When you first walk the many halls of Heimat, you can’t help but notice the nooks. And in every nook is a small cluster of friends, maybe new, maybe old, chit-chatting and toting water bottles.
Beyond these numerous nooks (meant to foster and inspire conversation), there’s an elevated, almost hotel-like atmosphere to the space. When you first arrive, you’re greeted in Heimat’s main den, decorated to look like a cozy 1960s living room. On the second floor, its spa-like locker rooms are warmly lit, outfitted with those coveted Dyson hair dryers, sleek marble countertops, and selfie-ready backlit floor-length mirrors.

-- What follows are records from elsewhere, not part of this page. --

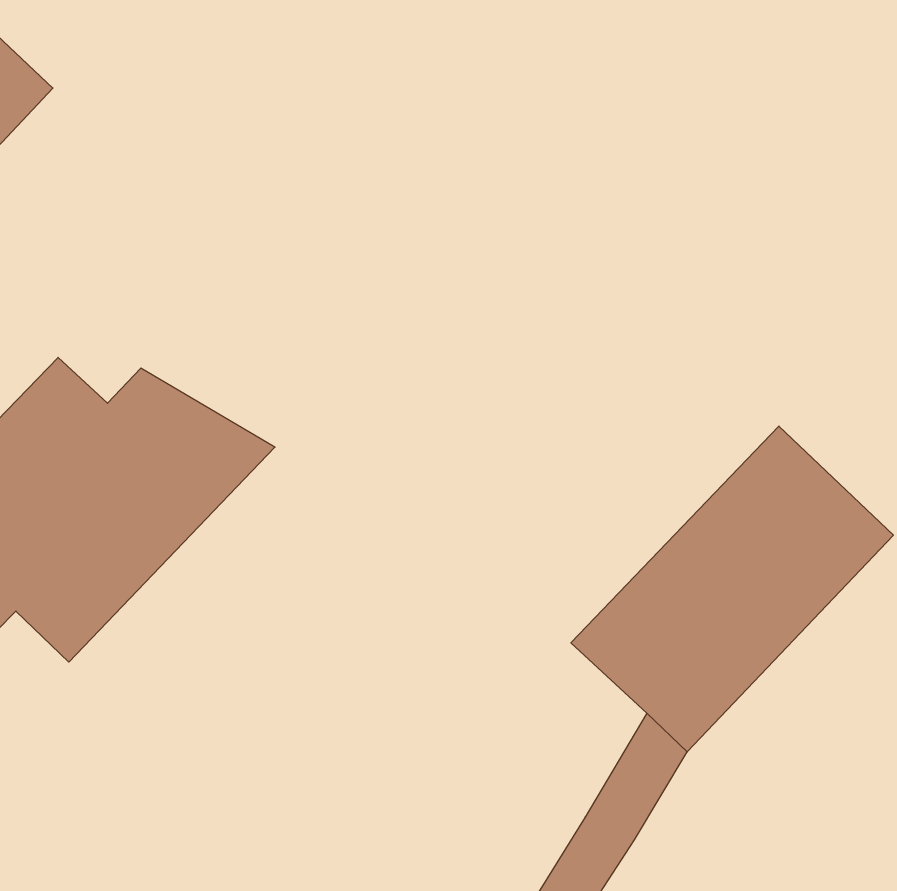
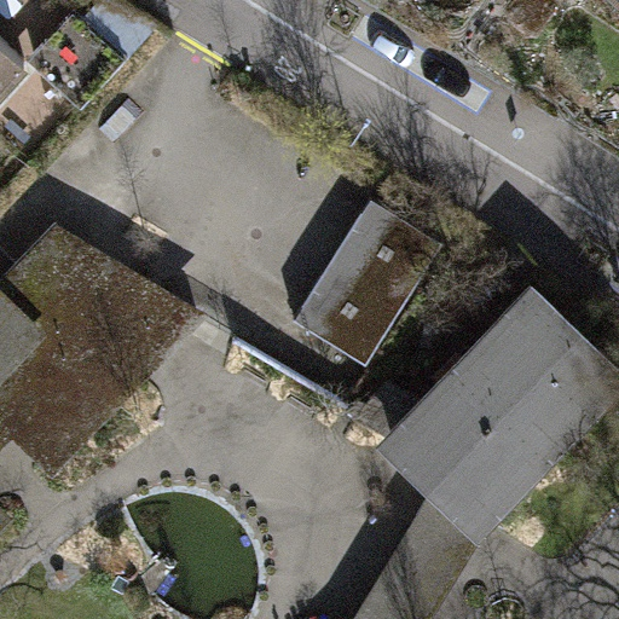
building: none -> [291,199,442,368]

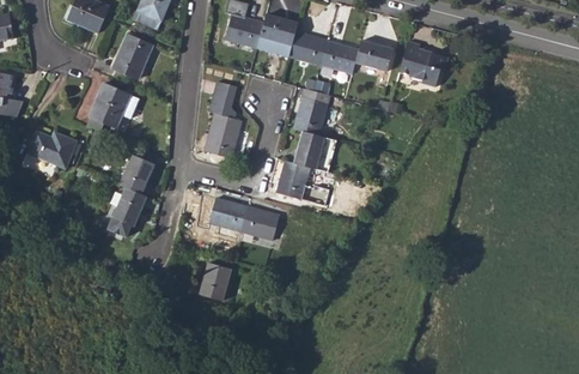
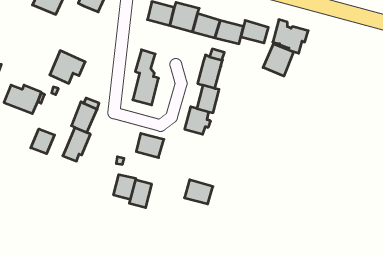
building: [111,34,153,79] -> none
building: none -> [263,44,293,76]
building: none -> [31,129,55,154]
building: [240,206,280,240] -> [184,180,213,204]
building: none -> [114,175,136,199]

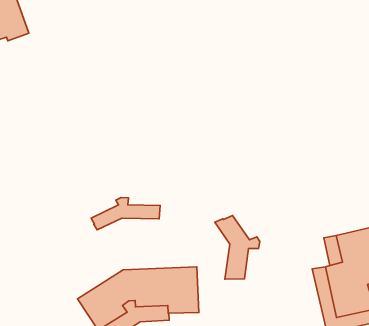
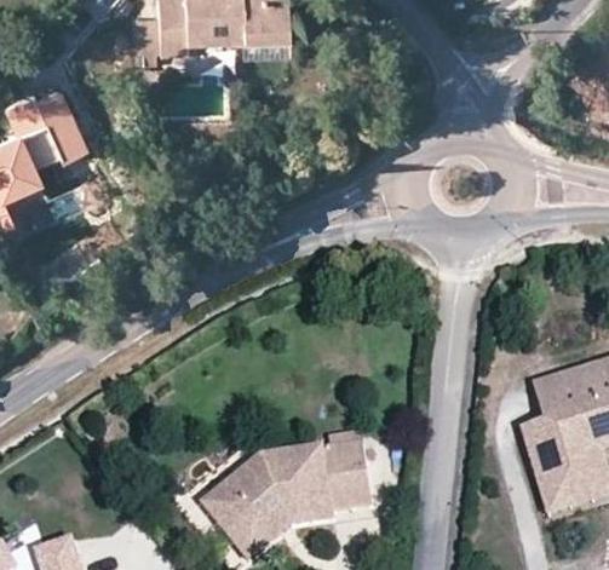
building: [91,197,160,230] -> none
building: [215,216,260,279] -> none

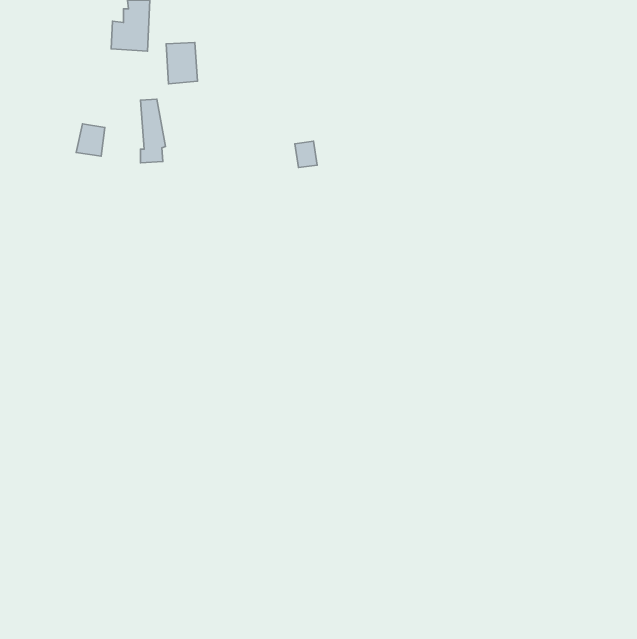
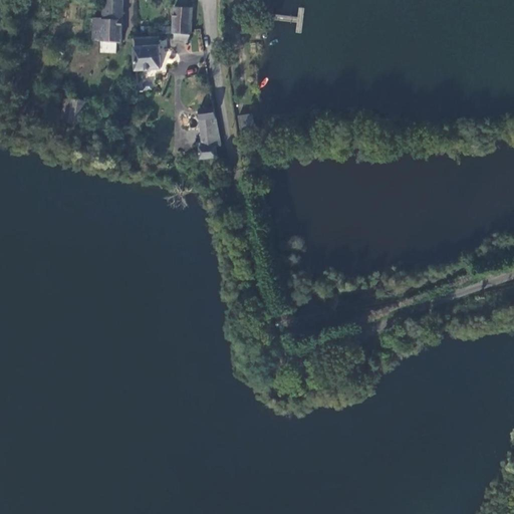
building: none -> [163,5,193,34]
building: [140,99,165,163] -> [201,108,221,160]

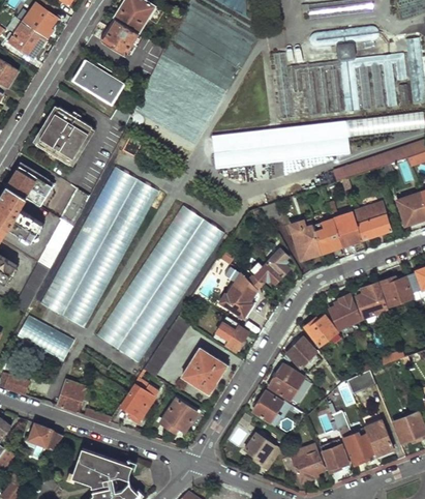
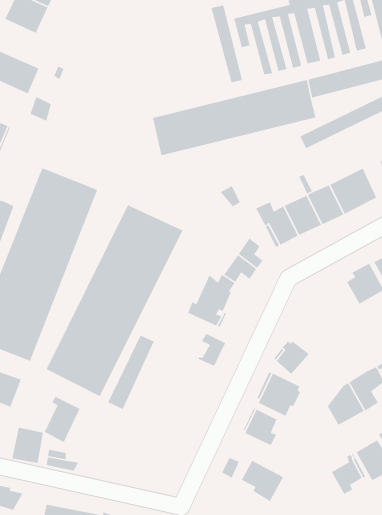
building: [330,292,360,328] -> none
building: [305,315,336,345] -> none
building: [182,348,227,393] -> none
building: [124,378,157,418] -> [44,396,81,443]
building: [160,399,196,431] -> none
building: [281,442,323,480] -> none

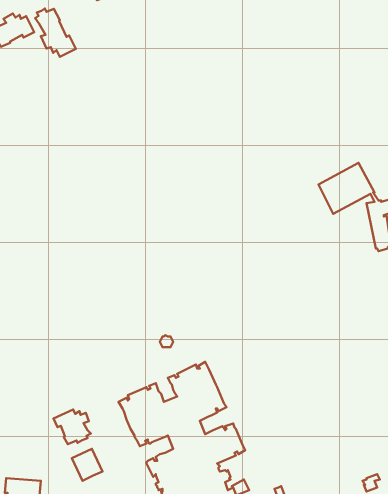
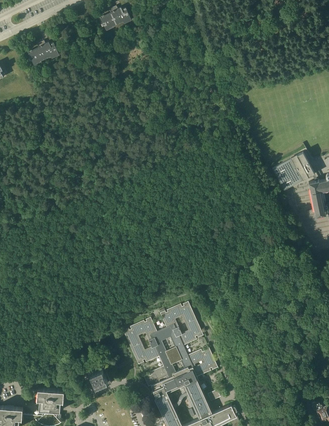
building: [35,8,76,57] -> none
building: [54,409,91,444] -> none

The workout-centric floors dazzle as well. Bespoke equipment created just for the space makes things feel uniform and clean, with artful design, like stained glass paneling that makes the afternoon light dance across the tiled floors.
Upstairs in the coworking area, you’ll find cozy lounge sofas and private rooms for meeting space, more nooks, and a small kitchenette. The vibe feels more like a curated English Old Money estate, as if Sherlock himself could pop out of any corner. Phone calls are not allowed in any of the common areas, but, you guessed it, can be taken in nooks or hallways.
Even though there’s an elevator, everyone at Heimat takes the stairs. Sure, step goals for the day might be a motive, but people actually hang out in them to linger and chat, much like a high school stairway.
My conversation with Schoepe ended up veering toward the very L.A. phenomenon of telling someone you should meet up for coffee or a drink…and then (usually intentionally) failing to follow through. In L.A., saying, “we should get drinks!” is just as innocuous and non-committal as saying, “I should really get my teeth cleaned,” or “one day I’ll finally start binging The Sopranos.” You don’t really mean it. But at Heimat, if you meet someone you like, you can actually go get coffee right at Heimat after a workout. You can gossip at the bar at Mother Tongue. Members are built-in ambassadors, harkening the experience of Heimat, “a place for real belonging,” as Schoepe calls it.
The employees are warm and friendly and remember you. Accidental eye contact on the elliptical is met with a smile and not abject horror. You actually really like being at Heimat. The curation, the cozy-yet-polished atmosphere, it’s all deeply intentional and thought through. “You’re not going to convince everybody…but for [those] people dying to do something new, to finally live again…if you create a space for those people…they’ll thrive,” Schoepe says.
It’s not exactly the third place for society at large, but for the Common Angeleno, a creature so skittish, it’s greatest fear is eye contact, it just might be the place our exhausted, socially-awkward brains need.